Independent power producers and business owners in the pharmaceutical industry worriedly watched the developments of the World Bank meetings on Sunday. This is because, during the IMF and World Bank meetings, Finance Minister Muhammad Aurangzeb stressed the importance of trade links with India.
Pakistan is a net importer of power and pharmaceutical products, which ensures that businesses operating in these fields face little local competition. But if Islamabad lifts the red tape on trade with New Delhi, the Wagha-Attari border is bound to see major truck movement. This is because India is a net exporter of power and pharmaceuticals – which Pakistan could buy.
If trade is to open up, importers in Pakistan might become inclined to purchase medicines from India as opposed to the United States – which is extremely far away compared to India. This is likely to reduce shipping times from 44 days down to under a day in optimal conditions. Due to reduced travel times and costs, there might be an increase in the import value of pharmaceutical products – a figure that stood at $1.38 billion in 2022.
The Pakistani pharmaceutical industry saw a 15.3 per cent growth in 2023, with more growth projected for the near future. However, if trade restrictions are reduced, the current growth levels of the pharmaceutical sector could take a serious hit. This will be due to the world-class quality of the medicines of the well-established Indian pharmaceutical industry.
Fewer restrictions on trade with India are likely to spell bad news for local pharmaceutical companies as the introduction of extra competition flooding the market with low-price medicine will reduce both growth rates and profit margins.
Additionally, with Pakistan importing over $13 million in electricity in 2023, the possibility of importing Indian electricity is an attractive one. This is because India could offer more competitive rates on their electricity than our current trading partner, Iran.
Moreover, if India is to sign power deals with Pakistan at beneficial rates, independent power producers might sense danger, too. This is due to the fact that earlier this month, five of them were let go as Islamabad terminated their contracts.
However, if trade is to open up, it will significantly contribute towards a welfare increase for citizens. This is because consumers will have a wider variety of goods to choose from in addition to lower prices.
Local businesses, however, will also have to reduce their prices accordingly if they want to ensure that a steady stream of customers purchase their products.
A few local industries might be able to capitalize on normalizing trade relations with India. These could be the sports and cement industries. With Indian cement exports falling over 65 per cent from 2015-2022 to meet domestic demand, Pakistan’s cement industry could step in and capitalize on Indian demand.

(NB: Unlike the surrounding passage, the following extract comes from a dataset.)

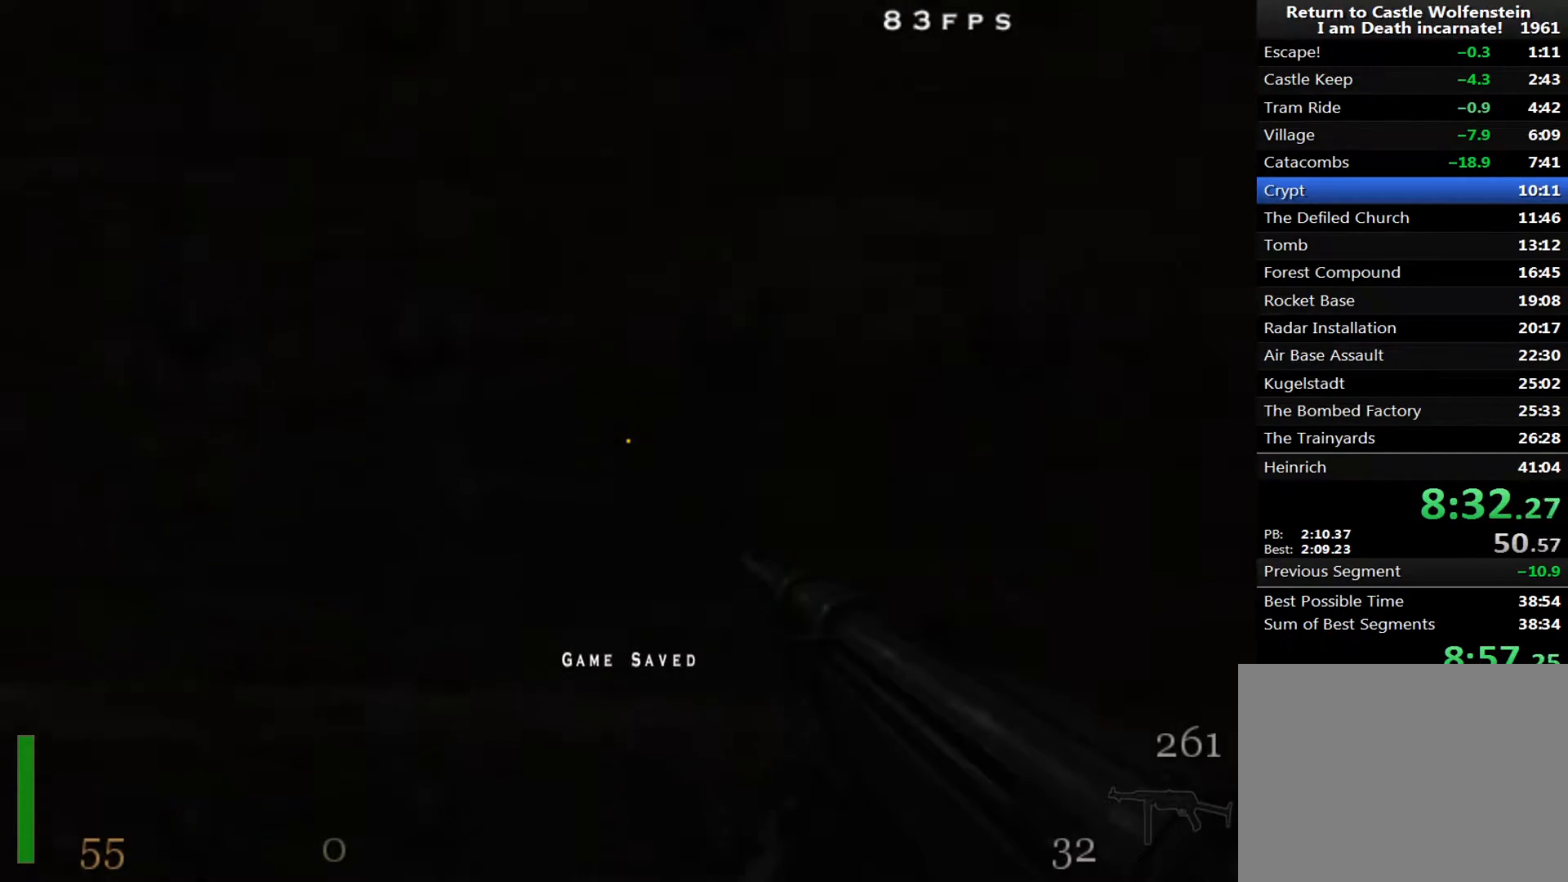
{"keys": ["shift"], "mouse": [], "events": []}
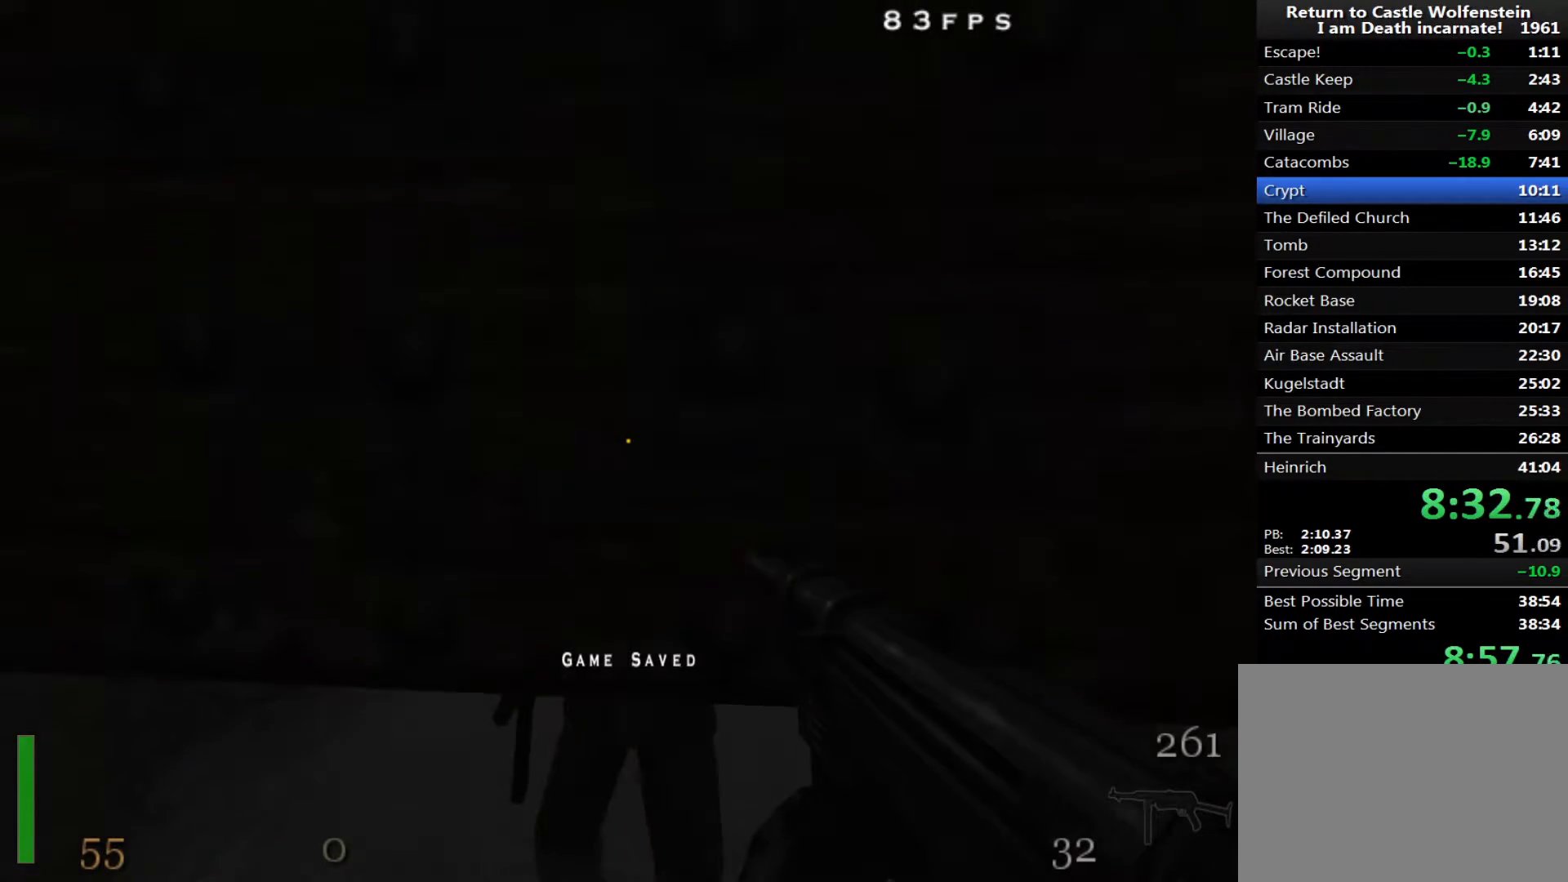
{"keys": ["shift", "w"], "mouse": ["left"], "events": [[200, "mouse_left", "down"], [250, "w", "down"]]}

Most importantly, on a macro level, the normalization of trade and restoration of Pak-India relations will likely result in a great deal of prosperity for Pakistan. This is because the economic binding and strengthening of trade links between the two nations will reduce the political tensions – and the resources that are expended on said tensions.
With Aurangzeb’s mindset on achieving economic prosperity, the main question on everyone’s minds is whether this plan will ever come to fruition. The answer can only be found with time.